++++ Kutipan Teks ++++
Jakarta — Tren ekspor komoditas Sarang Burung Walet (SBW) terus menunjukan peningkatannya selama kurun waktu lima tahun terakhir, menjadikan komoditas asal sub sektor peternakan ini sebagai icon baru ekspor asal pertanian.
Dari data yang dirilis BPS, tercatat ekspor pertanian pada bulan Januari 2021 tumbuh 13,91% (YoY) dan kinerja ekspor komoditas SBW bersama dengan komoditas aromatik, rempah dan hasil hutan menjadi penyumbang terbesarnya.
“Sebagai pengekspor SBW terbesar didunia, para pelaku usaha RI banyak menyasar pasar Cina karena harga jual yang lebih tinggi dibandingkan negara tujuan lain,” kata Kepala Badan Karantina Pertanian, Ali Jamil melalui keterangan tertulisnya (21/2).
++++ Data yang Ditampilkan ++++
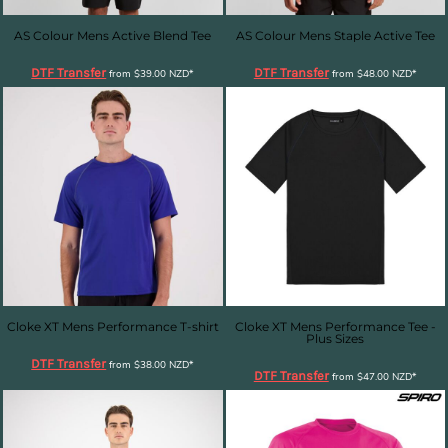
AS Colour Mens Active Blend Tee
AS Colour Mens Staple Active Tee
DTF Transfer
DTF Transfer
from
$39.00
NZD
*
from
$48.00
NZD
*
Cloke XT Mens Performance T-shirt
Cloke XT Mens Performance Tee -
Plus Sizes
DTF Transfer
from
$38.00
NZD
*
DTF Transfer
from
$47.00
NZD
*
++++
▶ _Telaah Materi_
A. Salin persis bagian teks tentang ekspor sarang burung walet, mulai dari "Jakarta — Tren" sampai dengan "ekspor asal pertanian.".
B. Teruskan teks tentang ekspor sarang burung walet, dimulai setelah kalimat terakhirnya.

▶ _Hasil Latihan_
A.
Jakarta — Tren ekspor komoditas Sarang Burung Walet (SBW) terus menunjukan peningkatannya selama kurun waktu lima tahun terakhir, menjadikan komoditas asal sub sektor peternakan ini sebagai icon baru ekspor asal pertanian.

B.
Menurut Jamil, tahun lalu dari 1,1 ribu ton ekspor SBW, 23 persen atau 262 ton berhasil masuk Tiongkok, sisanya 77 persen ke 22 negara lain seperti Australia, Hongkong hingga Amerika Serikat, jelasnya.
Pada kesempatan lain, Boedi Mranata, Ketua Perkumpulan Pengusaha Sarang Burung Indonesia (PPSBI) juga menyebutkan bahwa proses menembus pasar Tiongkok membutuhkan waktu yang lama dan panjang.
“Diperlukan kesungguhan dan kepatutan yang tinggi untuk dapat memenuhi standardnya, karena selain kandungan nitrit diperlukan juga hygiene sanitasi sesuai standar keamanan pangan Internasional ” katanya.
Otoritas Tiongkok (The General Administration of Customs of the People’s Republic of China, GACC, red) juga mempersyaratkan ketertelusuran (tracebility). Mereka sudah menggunakan teknologi berupa barcode, jadi tidak bisa main-main, tambah Boedi.
Selain itu, Boedi menyatakan bahwa saat ini peran Barantan untuk ekspor sarang walet baik ke Tiongkok maupun non Tiongkok sudah berjalan sangat lancar sehingga tidak diperlukan lagi aturan aturan baru yang bisa menghambat ekspor.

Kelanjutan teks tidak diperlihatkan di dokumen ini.